LA LISTE DE NOS ENVIES
Cette semaine, un essai élaboré par Nicolas Mariot à partir d’une correspondance entre un soldat de la Grande Guerre et son épouse, les pérégrinations de la romancière Elena Lappin à travers l’Europe et le roman de Baptiste Rossi sur la vie politique varoise des années 1980.
ESSAI. « Histoire d’un sacrifice. Robert, Alice et la guerre », de Nicolas Mariot
Certains livres d’histoire se laissent dévorer comme des romans. C’est le cas de celui-ci. Il raconte un destin, une mort héroïque pendant la guerre, la « Grande », dont on célèbre aujourd’hui le centenaire.
Le récit est élaboré à partir d’une correspondance, celle entretenue par le sous-lieutenant Robert Hertz et sa femme, Alice, couple aimant et cultivé dont les lettres – celles venues du front, du 330e régiment d’infanterie de Mayenne, et celles qui sont postées à côté d’une adresse bourgeoise à Paris – se croisent entre août 1914 et avril 1915. Fréquentes, elles semblent épouser, avec leur style souple, limpide, le mouvement de la conversation, nous faisant pénétrer au cœur de la relation affective et intellectuelle que noue le couple, confronté à la rudesse de la séparation.
Mais là n’est pas l’essentiel. La force du livre de Nicolas Mariot tient à sa façon de restituer le consentement au sacrifice chez cet intellectuel, élève du sociologue Emile Durkheim et brillant normalien. Car Robert Hertz meurt pour la patrie. Et il le dit. Il ne cesse de le dire, mais aussi parfois de s’en dédire. C’est bien cette complexité poignante qui attrape le lecteur et ne le laisse plus en repos : le sentiment de pénétrer une âme, de saisir dans ses moindres finesses le temps intime où se « fabrique », dit Mariot, l’élan total et absolu, le choix de la mort. Partout affleure le tragique. Julie Clarini
SEUIL
« Histoire d’un sacrifice. Robert, Alice et la guerre », de Nicolas Mariot, Seuil, « L’univers historique », 442 pages, 25 €.

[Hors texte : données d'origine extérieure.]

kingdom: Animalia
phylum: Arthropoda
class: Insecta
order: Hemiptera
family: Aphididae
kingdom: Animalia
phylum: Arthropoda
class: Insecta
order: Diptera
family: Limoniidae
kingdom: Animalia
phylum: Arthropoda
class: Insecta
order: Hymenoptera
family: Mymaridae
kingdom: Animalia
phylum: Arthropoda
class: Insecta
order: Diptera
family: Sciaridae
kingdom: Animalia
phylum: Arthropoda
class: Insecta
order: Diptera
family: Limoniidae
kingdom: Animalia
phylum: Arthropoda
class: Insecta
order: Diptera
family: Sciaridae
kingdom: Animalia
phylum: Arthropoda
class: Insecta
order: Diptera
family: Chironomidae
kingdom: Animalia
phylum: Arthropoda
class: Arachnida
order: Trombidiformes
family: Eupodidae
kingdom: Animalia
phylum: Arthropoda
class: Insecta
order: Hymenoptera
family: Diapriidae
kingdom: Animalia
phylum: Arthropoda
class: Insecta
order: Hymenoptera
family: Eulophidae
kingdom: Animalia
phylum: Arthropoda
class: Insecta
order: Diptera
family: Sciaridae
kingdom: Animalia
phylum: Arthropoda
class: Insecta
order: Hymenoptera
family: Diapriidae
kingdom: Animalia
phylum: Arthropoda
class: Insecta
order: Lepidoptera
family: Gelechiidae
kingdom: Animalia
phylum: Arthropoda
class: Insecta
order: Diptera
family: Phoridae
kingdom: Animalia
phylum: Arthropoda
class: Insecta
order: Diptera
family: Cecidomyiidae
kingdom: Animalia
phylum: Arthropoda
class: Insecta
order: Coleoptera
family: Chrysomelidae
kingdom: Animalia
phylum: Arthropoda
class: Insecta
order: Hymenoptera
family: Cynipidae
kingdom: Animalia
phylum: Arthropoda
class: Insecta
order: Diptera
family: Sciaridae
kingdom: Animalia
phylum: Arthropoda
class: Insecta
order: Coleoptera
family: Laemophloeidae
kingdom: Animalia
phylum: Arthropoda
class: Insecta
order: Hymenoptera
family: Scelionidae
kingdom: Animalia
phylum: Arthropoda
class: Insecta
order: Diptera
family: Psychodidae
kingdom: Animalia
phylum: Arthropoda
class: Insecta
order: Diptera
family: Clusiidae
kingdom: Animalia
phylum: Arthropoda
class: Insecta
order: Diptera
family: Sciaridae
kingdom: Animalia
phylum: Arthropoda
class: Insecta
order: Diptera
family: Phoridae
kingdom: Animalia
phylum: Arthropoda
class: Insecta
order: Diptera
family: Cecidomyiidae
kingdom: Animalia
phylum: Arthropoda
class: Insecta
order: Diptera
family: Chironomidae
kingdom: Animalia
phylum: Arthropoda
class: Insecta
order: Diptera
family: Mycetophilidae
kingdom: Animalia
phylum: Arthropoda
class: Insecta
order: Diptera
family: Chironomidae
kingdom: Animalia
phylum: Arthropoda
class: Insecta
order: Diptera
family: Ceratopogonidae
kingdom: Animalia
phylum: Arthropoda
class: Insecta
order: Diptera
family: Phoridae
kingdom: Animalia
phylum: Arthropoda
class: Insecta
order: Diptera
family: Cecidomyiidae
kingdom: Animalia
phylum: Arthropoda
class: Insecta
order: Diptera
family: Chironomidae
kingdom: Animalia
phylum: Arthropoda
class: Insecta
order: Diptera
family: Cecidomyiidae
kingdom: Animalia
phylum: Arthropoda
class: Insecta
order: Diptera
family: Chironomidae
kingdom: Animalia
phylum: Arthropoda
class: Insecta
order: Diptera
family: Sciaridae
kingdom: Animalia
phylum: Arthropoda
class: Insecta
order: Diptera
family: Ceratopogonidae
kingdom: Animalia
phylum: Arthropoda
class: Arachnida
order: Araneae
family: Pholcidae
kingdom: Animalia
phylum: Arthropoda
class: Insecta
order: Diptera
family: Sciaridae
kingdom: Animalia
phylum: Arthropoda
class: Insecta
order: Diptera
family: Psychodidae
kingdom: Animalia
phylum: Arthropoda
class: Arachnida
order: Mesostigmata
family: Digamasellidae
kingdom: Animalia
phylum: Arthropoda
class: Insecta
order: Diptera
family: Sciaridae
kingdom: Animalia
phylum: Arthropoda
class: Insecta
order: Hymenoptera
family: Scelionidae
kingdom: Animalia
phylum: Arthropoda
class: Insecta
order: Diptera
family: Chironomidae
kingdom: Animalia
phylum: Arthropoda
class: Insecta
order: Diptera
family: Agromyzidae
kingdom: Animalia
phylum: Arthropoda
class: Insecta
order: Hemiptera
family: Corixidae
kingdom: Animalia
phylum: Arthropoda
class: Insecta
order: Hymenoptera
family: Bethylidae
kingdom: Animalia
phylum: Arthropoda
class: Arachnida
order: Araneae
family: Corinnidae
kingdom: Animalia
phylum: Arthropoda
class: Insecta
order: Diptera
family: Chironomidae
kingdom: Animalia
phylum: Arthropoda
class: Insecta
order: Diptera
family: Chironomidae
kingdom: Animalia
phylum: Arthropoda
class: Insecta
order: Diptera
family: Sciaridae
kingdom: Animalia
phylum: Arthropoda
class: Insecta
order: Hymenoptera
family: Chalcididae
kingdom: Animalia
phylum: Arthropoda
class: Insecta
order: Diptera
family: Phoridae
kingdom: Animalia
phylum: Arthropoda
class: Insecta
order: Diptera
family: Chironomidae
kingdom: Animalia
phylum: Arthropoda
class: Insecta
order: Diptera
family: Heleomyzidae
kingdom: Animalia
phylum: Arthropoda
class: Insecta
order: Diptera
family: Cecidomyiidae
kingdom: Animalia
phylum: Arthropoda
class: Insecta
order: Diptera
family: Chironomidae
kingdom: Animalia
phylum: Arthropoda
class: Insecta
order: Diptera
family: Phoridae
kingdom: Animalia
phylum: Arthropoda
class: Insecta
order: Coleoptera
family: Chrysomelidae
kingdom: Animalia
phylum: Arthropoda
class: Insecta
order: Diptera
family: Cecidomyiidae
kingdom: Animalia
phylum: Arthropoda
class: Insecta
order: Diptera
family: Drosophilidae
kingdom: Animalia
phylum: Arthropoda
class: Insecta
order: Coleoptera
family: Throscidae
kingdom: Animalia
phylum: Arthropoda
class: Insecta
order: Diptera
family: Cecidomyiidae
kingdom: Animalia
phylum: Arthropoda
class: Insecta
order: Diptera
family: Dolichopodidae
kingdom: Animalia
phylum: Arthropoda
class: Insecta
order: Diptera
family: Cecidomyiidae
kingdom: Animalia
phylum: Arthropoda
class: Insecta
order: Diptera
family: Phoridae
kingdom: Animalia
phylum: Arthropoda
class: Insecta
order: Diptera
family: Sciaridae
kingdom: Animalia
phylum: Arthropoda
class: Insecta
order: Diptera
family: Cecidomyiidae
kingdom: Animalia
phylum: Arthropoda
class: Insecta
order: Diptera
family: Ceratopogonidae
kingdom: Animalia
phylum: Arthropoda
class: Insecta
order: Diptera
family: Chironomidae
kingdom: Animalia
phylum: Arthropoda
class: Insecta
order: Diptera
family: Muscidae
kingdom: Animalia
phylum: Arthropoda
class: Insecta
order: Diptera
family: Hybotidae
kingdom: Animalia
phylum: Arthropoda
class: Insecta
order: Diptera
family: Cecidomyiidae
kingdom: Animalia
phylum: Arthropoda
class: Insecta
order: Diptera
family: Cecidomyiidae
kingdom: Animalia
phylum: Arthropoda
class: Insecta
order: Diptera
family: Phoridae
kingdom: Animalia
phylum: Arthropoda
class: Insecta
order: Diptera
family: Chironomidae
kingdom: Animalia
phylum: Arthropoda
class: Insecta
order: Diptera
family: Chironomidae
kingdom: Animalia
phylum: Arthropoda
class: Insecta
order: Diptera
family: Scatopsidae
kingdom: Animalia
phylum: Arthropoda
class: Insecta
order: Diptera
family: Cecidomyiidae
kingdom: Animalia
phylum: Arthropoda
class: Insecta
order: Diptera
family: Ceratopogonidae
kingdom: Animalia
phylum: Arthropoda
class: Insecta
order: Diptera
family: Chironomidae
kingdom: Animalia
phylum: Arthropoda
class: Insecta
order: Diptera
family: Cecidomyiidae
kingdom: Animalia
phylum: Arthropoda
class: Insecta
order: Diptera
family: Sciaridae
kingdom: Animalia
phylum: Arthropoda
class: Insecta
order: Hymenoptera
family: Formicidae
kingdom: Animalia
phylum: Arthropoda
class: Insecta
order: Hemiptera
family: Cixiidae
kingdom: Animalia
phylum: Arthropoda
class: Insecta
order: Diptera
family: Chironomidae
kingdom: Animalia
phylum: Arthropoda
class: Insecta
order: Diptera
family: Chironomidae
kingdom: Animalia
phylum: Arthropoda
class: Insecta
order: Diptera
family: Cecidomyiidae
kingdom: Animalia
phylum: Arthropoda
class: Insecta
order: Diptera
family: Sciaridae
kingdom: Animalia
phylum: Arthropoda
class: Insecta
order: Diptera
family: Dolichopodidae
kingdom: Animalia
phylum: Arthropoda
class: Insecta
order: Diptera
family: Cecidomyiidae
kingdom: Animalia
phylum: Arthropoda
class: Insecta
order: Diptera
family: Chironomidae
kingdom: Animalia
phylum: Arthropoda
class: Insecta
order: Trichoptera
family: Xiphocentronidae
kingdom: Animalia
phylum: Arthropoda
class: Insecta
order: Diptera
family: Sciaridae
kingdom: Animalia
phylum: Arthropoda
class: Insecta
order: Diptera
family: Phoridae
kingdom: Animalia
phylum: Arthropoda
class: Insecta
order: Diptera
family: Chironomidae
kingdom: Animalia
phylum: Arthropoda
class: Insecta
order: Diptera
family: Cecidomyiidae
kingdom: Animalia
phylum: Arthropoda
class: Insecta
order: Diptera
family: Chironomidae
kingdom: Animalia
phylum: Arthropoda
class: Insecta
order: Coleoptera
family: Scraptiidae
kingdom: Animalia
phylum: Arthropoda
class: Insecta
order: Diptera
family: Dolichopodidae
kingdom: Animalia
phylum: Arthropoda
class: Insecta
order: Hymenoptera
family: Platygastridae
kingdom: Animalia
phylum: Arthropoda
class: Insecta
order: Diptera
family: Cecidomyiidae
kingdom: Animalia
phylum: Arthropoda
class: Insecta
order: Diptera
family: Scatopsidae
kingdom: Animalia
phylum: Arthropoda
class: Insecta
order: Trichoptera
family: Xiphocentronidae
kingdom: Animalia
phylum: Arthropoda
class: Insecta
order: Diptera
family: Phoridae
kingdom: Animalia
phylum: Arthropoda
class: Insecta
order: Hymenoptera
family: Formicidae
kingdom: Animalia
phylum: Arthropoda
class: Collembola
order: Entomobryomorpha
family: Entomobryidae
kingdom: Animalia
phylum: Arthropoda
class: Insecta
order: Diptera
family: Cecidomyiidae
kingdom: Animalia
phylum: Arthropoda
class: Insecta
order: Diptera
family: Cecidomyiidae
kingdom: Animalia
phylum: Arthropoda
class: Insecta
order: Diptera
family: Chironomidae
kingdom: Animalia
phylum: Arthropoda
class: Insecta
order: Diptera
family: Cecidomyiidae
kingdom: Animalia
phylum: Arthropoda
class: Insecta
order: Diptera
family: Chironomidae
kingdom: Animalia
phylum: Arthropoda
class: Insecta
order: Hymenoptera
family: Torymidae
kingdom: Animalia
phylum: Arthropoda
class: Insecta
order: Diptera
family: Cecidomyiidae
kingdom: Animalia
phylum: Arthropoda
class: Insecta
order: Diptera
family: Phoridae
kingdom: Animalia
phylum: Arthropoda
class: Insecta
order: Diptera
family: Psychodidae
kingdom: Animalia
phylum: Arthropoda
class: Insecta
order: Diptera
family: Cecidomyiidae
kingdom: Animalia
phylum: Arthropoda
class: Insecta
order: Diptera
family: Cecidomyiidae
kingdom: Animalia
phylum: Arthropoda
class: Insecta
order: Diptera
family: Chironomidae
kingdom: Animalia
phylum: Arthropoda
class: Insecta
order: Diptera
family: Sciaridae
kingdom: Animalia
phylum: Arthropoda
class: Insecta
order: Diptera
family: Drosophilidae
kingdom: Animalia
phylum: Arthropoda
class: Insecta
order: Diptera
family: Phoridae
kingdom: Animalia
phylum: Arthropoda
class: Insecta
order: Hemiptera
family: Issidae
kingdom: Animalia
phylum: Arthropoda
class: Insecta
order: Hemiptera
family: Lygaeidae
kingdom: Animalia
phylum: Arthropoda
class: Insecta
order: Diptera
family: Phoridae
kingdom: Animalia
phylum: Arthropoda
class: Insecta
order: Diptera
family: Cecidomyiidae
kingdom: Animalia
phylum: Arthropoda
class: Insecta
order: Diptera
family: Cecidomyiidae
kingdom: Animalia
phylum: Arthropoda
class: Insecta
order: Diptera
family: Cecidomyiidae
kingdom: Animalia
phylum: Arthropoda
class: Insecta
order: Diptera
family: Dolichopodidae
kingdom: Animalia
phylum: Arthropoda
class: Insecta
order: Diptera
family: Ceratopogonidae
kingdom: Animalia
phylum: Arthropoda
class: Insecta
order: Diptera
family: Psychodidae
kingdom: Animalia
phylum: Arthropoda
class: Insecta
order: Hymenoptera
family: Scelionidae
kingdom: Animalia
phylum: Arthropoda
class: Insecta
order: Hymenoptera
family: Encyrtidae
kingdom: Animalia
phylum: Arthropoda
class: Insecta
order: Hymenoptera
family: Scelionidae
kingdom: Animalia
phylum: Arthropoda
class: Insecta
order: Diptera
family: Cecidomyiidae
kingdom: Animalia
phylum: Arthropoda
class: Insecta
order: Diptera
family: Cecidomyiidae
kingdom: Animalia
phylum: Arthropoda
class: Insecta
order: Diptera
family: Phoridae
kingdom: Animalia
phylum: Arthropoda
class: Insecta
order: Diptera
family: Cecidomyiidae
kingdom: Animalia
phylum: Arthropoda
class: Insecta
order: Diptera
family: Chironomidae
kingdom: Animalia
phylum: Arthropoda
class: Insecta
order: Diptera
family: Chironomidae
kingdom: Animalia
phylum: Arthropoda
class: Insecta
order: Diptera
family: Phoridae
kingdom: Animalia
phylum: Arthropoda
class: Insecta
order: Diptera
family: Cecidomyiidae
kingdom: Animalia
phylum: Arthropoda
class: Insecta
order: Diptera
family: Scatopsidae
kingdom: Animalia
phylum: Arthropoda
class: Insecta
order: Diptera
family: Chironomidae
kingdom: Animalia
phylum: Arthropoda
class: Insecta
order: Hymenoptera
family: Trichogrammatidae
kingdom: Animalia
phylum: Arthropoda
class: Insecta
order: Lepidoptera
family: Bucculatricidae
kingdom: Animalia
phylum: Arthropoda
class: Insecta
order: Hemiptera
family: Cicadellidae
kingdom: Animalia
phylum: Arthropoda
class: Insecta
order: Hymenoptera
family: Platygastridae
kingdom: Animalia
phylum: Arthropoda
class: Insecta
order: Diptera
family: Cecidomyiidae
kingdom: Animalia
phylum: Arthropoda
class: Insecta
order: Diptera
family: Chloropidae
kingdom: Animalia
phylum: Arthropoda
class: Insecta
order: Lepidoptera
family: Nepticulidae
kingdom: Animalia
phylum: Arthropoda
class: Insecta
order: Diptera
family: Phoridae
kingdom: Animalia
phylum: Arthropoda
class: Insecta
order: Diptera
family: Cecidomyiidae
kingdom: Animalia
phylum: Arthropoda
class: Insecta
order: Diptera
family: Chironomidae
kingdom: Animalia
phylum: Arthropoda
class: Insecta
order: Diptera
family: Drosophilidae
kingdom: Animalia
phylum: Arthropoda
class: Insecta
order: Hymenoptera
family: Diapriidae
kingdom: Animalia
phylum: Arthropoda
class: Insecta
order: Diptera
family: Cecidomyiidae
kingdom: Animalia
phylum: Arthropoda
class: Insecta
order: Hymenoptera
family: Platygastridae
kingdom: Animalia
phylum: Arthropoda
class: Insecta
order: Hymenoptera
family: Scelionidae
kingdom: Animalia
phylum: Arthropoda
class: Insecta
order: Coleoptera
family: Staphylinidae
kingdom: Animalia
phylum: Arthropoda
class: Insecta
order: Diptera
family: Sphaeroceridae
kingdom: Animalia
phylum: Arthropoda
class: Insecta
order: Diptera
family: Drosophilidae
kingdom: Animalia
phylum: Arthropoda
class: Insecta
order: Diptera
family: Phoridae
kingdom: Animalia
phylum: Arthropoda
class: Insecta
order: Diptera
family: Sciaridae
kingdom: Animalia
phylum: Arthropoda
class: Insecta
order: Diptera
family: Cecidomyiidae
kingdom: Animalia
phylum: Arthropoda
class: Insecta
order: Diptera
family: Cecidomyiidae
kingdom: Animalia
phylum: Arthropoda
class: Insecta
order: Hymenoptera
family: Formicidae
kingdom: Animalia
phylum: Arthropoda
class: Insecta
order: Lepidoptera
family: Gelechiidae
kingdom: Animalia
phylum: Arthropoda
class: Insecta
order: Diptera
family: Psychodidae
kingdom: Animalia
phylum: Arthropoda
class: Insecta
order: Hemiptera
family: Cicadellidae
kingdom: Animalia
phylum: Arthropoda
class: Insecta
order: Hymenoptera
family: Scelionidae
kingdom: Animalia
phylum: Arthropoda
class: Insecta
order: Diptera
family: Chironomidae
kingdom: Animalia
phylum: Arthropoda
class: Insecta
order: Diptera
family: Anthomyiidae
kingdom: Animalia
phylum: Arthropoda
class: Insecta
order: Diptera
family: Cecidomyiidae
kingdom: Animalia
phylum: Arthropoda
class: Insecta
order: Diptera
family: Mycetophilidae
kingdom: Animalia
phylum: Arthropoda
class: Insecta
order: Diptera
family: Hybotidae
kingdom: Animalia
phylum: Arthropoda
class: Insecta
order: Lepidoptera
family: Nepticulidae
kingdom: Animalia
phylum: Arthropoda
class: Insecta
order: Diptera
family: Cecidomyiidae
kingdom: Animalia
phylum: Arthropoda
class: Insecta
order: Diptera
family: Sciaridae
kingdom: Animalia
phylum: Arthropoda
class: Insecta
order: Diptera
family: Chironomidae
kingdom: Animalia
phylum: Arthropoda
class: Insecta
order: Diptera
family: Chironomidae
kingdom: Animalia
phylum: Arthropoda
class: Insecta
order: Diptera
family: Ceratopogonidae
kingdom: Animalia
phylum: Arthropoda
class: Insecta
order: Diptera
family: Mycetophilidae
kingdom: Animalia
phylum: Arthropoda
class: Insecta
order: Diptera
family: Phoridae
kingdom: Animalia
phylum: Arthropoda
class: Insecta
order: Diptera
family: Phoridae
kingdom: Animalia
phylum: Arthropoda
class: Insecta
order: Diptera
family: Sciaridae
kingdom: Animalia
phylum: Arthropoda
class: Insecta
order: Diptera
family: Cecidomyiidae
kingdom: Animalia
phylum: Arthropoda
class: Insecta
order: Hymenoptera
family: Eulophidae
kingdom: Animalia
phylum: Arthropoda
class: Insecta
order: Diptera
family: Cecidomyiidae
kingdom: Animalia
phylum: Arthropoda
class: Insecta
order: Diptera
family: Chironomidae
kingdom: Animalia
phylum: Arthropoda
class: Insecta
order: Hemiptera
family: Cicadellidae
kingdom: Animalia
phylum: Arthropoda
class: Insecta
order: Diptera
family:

RÉCIT. « Dans quelle langue est-ce que je rêve ? », d’Elena Lappin
La romancière et journaliste Elena Lappin se livre, avec Dans quelle langue est-ce que je rêve ?, au récit d’une vie, bouleversée, en 2002, par un coup de téléphone et une révélation inattendus : la sienne.
Une vie faite de déplacements successifs des deux côtés de l’ancien « rideau de fer » et oscillant entre diverses langues (le russe, le tchèque, l’allemand, l’hébreu, l’anglais). Elle montre comment une identité peut se structurer autour d’une errance, et non sur un sol et un ancrage dans une seule langue ou une culture homogène.
En renouvelant le genre de l’autofiction, elle entraîne le lecteur dans ses pérégrinations, depuis la Russie soviétique où elle est née en 1954, Prague et son printemps, Hambourg, Tel-Aviv, Ottawa jusqu’au Royaume-Uni… avec en arrière-plan l’Europe d’hier (d’avant la chute du Mur) et contemporaine, vue à travers le prisme de l’exil. Nicolas Weill
L'OLIVIER
« Dans quelle langue est-ce que je rêve ? » (What Language Do I Dream In ?), d’Elena Lappin, traduit de l’anglais par Matthieu Dumont, L’Olivier, 382 pages, 23 €.
ROMAN. « Le Roi du Sud », de Baptiste Rossi
C’est une fresque sur la vie politique varoise des années 1980 autant qu’un récit chargé d’affects. En son centre, il y a Orksi, maire de Portovan, sur la Côte d’Azur. A travers les yeux de son fils, Daniel, les intrigues locales s’intègrent à des problématiques existentielles intemporelles, le Sud et son histoire deviennent un précipité de l’âme humaine.
D’un romanesque en apparence très traditionnel, Le Roi du Sud est un livre littérairement bien plus ambitieux que ne le laisse attendre sa trame linéaire et assez balzacienne. Sans jamais renoncer au plaisir de lecture que procurent intrigue mouvementée et personnages consistants, Baptiste Rossi joue de toute la palette stylistique que lui offrent l’art de la narration et celui du dialogue.
Aucun sentiment d’académisme à la lecture de ce roman vif et fluide, qui varie subtilement, tout au long du récit, la distance qu’il entretient avec ses personnages. Florence Bouchy
GRASSET
« Le Roi du Sud », de Baptiste Rossi, Grasset, 464 pages, 22 €.